Assignment — The answer must consist of each line below that holds the word "decorative", copied as it stands.

[Stored items]
----------------------------------------

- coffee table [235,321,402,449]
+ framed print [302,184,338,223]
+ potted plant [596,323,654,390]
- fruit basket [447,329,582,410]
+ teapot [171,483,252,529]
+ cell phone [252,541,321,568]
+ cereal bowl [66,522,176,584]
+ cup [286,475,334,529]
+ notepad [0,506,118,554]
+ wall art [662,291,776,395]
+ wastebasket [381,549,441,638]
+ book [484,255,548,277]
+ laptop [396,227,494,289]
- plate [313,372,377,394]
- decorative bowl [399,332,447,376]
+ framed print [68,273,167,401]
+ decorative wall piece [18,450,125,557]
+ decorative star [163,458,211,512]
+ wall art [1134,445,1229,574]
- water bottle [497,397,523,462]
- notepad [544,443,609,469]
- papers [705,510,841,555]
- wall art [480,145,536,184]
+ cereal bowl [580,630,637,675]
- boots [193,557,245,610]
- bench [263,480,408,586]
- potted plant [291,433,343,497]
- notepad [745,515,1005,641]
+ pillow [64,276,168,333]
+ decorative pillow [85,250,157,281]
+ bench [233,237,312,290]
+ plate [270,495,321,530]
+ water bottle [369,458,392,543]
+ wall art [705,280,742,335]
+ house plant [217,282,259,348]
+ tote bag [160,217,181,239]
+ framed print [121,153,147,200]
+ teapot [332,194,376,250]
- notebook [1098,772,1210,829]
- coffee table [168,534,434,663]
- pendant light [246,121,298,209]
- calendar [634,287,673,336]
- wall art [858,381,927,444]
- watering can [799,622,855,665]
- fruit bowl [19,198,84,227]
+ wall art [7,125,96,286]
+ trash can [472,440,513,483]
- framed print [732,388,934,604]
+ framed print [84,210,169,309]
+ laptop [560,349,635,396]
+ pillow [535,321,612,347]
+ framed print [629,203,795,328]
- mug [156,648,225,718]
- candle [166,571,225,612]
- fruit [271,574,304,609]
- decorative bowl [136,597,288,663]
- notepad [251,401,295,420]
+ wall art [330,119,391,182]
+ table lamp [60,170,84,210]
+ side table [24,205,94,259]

----------------------------------------

Task solution —
- decorative bowl [399,332,447,376]
+ decorative wall piece [18,450,125,557]
+ decorative star [163,458,211,512]
+ decorative pillow [85,250,157,281]
- decorative bowl [136,597,288,663]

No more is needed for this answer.